Stored data entries:

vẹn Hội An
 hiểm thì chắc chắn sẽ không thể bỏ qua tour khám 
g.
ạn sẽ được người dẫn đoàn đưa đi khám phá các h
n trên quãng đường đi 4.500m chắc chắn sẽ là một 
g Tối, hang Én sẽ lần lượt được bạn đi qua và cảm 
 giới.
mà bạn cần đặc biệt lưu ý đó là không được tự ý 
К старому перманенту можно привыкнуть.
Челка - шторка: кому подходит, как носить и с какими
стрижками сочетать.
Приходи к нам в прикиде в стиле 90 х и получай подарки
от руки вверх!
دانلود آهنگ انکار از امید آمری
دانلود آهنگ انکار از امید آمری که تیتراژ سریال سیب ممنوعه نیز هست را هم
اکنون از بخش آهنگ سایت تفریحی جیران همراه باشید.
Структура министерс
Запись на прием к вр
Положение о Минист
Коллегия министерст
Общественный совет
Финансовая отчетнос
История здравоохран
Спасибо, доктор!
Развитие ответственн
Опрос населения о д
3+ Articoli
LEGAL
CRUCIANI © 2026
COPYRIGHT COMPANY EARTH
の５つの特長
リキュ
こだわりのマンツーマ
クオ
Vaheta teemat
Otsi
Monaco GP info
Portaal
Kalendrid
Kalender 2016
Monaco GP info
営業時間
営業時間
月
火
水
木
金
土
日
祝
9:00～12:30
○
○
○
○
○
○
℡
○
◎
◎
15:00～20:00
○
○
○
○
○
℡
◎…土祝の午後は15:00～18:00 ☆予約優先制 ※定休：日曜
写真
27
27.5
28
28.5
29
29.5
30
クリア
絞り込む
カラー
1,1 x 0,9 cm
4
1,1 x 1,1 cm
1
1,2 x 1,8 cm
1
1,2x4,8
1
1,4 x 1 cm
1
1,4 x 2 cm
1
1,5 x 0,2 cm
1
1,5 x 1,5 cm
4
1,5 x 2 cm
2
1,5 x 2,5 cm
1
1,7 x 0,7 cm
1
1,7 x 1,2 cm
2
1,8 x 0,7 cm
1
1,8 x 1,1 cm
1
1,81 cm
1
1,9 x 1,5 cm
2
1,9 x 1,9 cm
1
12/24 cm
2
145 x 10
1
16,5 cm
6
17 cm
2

• **Your objective**: All of the data should be retyped exactly.

• **Output of the task**:
vẹn Hội An
 hiểm thì chắc chắn sẽ không thể bỏ qua tour khám 
g.
ạn sẽ được người dẫn đoàn đưa đi khám phá các h
n trên quãng đường đi 4.500m chắc chắn sẽ là một 
g Tối, hang Én sẽ lần lượt được bạn đi qua và cảm 
 giới.
mà bạn cần đặc biệt lưu ý đó là không được tự ý 
К старому перманенту можно привыкнуть.
Челка - шторка: кому подходит, как носить и с какими
стрижками сочетать.
Приходи к нам в прикиде в стиле 90 х и получай подарки
от руки вверх!
دانلود آهنگ انکار از امید آمری
دانلود آهنگ انکار از امید آمری که تیتراژ سریال سیب ممنوعه نیز هست را هم
اکنون از بخش آهنگ سایت تفریحی جیران همراه باشید.
Структура министерс
Запись на прием к вр
Положение о Минист
Коллегия министерст
Общественный совет
Финансовая отчетнос
История здравоохран
Спасибо, доктор!
Развитие ответственн
Опрос населения о д
3+ Articoli
LEGAL
CRUCIANI © 2026
COPYRIGHT COMPANY EARTH
の５つの特長
リキュ
こだわりのマンツーマ
クオ
Vaheta teemat
Otsi
Monaco GP info
Portaal
Kalendrid
Kalender 2016
Monaco GP info
営業時間
営業時間
月
火
水
木
金
土
日
祝
9:00～12:30
○
○
○
○
○
○
℡
○
◎
◎
15:00～20:00
○
○
○
○
○
℡
◎…土祝の午後は15:00～18:00 ☆予約優先制 ※定休：日曜
写真
27
27.5
28
28.5
29
29.5
30
クリア
絞り込む
カラー
1,1 x 0,9 cm
4
1,1 x 1,1 cm
1
1,2 x 1,8 cm
1
1,2x4,8
1
1,4 x 1 cm
1
1,4 x 2 cm
1
1,5 x 0,2 cm
1
1,5 x 1,5 cm
4
1,5 x 2 cm
2
1,5 x 2,5 cm
1
1,7 x 0,7 cm
1
1,7 x 1,2 cm
2
1,8 x 0,7 cm
1
1,8 x 1,1 cm
1
1,81 cm
1
1,9 x 1,5 cm
2
1,9 x 1,9 cm
1
12/24 cm
2
145 x 10
1
16,5 cm
6
17 cm
2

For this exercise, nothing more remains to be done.